INFORMATION GIVEN below:

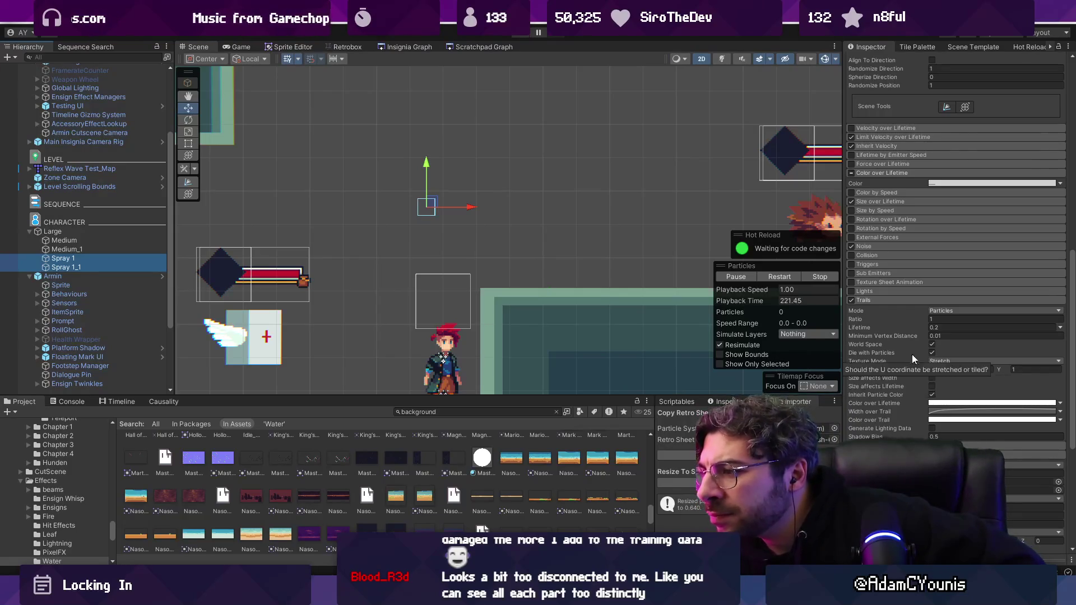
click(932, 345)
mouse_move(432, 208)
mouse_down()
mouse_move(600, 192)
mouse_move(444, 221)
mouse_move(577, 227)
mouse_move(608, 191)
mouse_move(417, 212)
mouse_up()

End of INFORMATION GIVEN.

#### EXERCISE AIM
Reproduce the data above in full, exactly, with the images removed.

#### EXERCISE OUTPUT
click(932, 345)
mouse_move(432, 208)
mouse_down()
mouse_move(600, 192)
mouse_move(444, 221)
mouse_move(577, 227)
mouse_move(608, 191)
mouse_move(417, 212)
mouse_up()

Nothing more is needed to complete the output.